Maybe it is just a bug, or lazy programming or whatever on Apple’s part, but it makes sense, especially in Google’s case, where they delete / refresh the data, and you can see it being useful for location-based services.
This same someone that decided to see what Google do, created a Python script that you can feed the Wi-Fi and Cell cache files into, and then output into a .gpx format, to eventually visualise on Google Maps, so I just went ahead and tried it out, purely with my Cell cache file.
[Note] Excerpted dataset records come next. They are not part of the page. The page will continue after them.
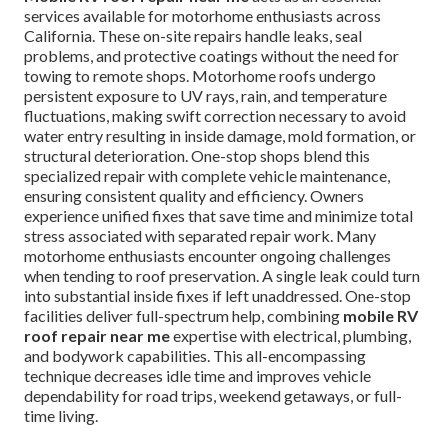
services available for motorhome enthusiasts across
California. These on-site repairs handle leaks, seal
problems, and protective coatings without the need for
towing to remote shops. Motorhome roofs undergo
persistent exposure to UV rays, rain, and temperature
fluctuations, making swift correction necessary to avoid
water entry resulting in inside damage, mold formation, or
structural deterioration. One-stop shops blend this
specialized repair with complete vehicle maintenance,
ensuring consistent quality and efficiency. Owners
experience unified fixes that save time and minimize total
stress associated with separated repair work. Many
motorhome enthusiasts encounter ongoing challenges
when tending to roof preservation. A single leak could turn
into substantial inside fixes if left unaddressed. One-stop
facilities deliver full-spectrum help, combining
mobile RV
roof repair near me
expertise with electrical, plumbing,
and bodywork capabilities. This all-encompassing
technique decreases idle time and improves vehicle
dependability for road trips, weekend getaways, or full-
time living.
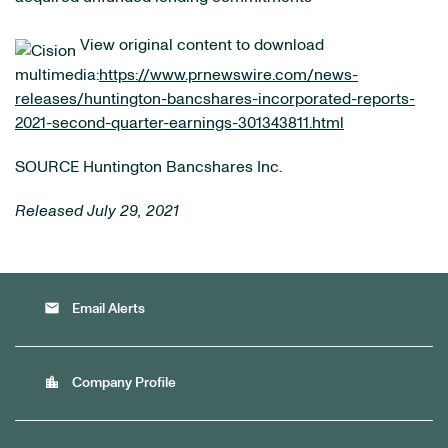
View original content to download
multimedia:
https://www.prnewswire.com/news-
releases/huntington-bancshares-incorporated-reports-
2021-second-quarter-earnings-301343811.html
SOURCE Huntington Bancshares Inc.
Released July 29, 2021
email
Email Alerts
location_city
Company Profile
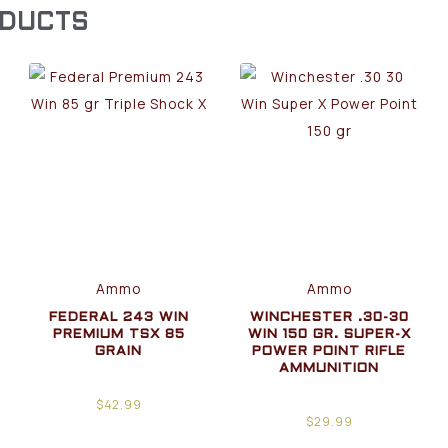
ODUCTS
Ammo
Ammo
FEDERAL 243 WIN
WINCHESTER .30-30
PREMIUM TSX 85
WIN 150 GR. SUPER-X
GRAIN
POWER POINT RIFLE
AMMUNITION
$
42.99
$
29.99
So yeh, I walked around Melbourne for a while during the day, eventually went to the airport, flew to Sydney [I’ve omitted that because obviously there was no data between Melbourne and Sydney while flying], and then went home. As it’s just the Cell cache, there are a few erroneous data points, but overall, that is pretty darn accurate, awesome, and creepy!
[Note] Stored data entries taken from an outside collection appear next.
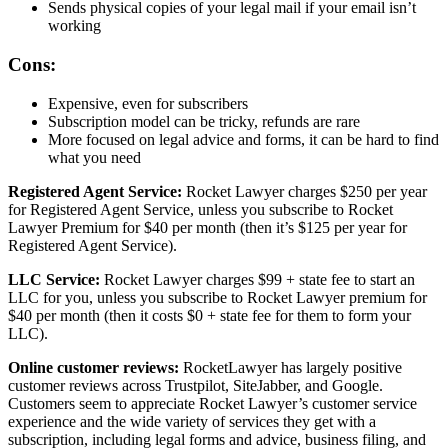
Sends physical copies of your legal mail if your email isn’t
working
Cons:
Expensive, even for subscribers
Subscription model can be tricky, refunds are rare
More focused on legal advice and forms, it can be hard to find
what you need
Registered Agent Service:
Rocket Lawyer charges $250 per year
for Registered Agent Service, unless you subscribe to Rocket
Lawyer Premium for $40 per month (then it’s $125 per year for
Registered Agent Service).
LLC Service:
Rocket Lawyer charges $99 + state fee to start an
LLC for you, unless you subscribe to Rocket Lawyer premium for
$40 per month (then it costs $0 + state fee for them to form your
LLC).
Online customer reviews:
RocketLawyer has largely positive
customer reviews across Trustpilot, SiteJabber, and Google.
Customers seem to appreciate Rocket Lawyer’s customer service
experience and the wide variety of services they get with a
subscription, including legal forms and advice, business filing, and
If you’re feeling adventurous or curious, and a little geeky, here’s how you can do it…
Note: You need root access to your Android phone to get to the file
- Download and install Python [and set that damn PATH variable]
- Download the Python script [the next few steps are included in this link as well, i.e. location of the file on your phone, etc]
- Run the script and output to gpx [detailed in packetlss’ instructions [the step 1 link]]
- Download and install GPSBabel [this takes the gpx file and turns into kml, adding in waypoints, etc]
- Go to GPS Visualizer and upload your kml file
That should get you a map. I’ve possibly taken a very cumbersome approach to all of this, and there might be some shortcuts, but I just googled a few things and, well, it worked.
Now, you can get your own Google Maps API key and then embed the map onto your website, and customise the crap out of it, but I can’t be bothered, so I just took a couple of screen captures.
I thought it was pretty cool, and who knows how it can be used, especially with the iPhone’s “feature”, keeping weeks / months of data at a time.
And a day or so later, there’s a one-click app that does the same thing!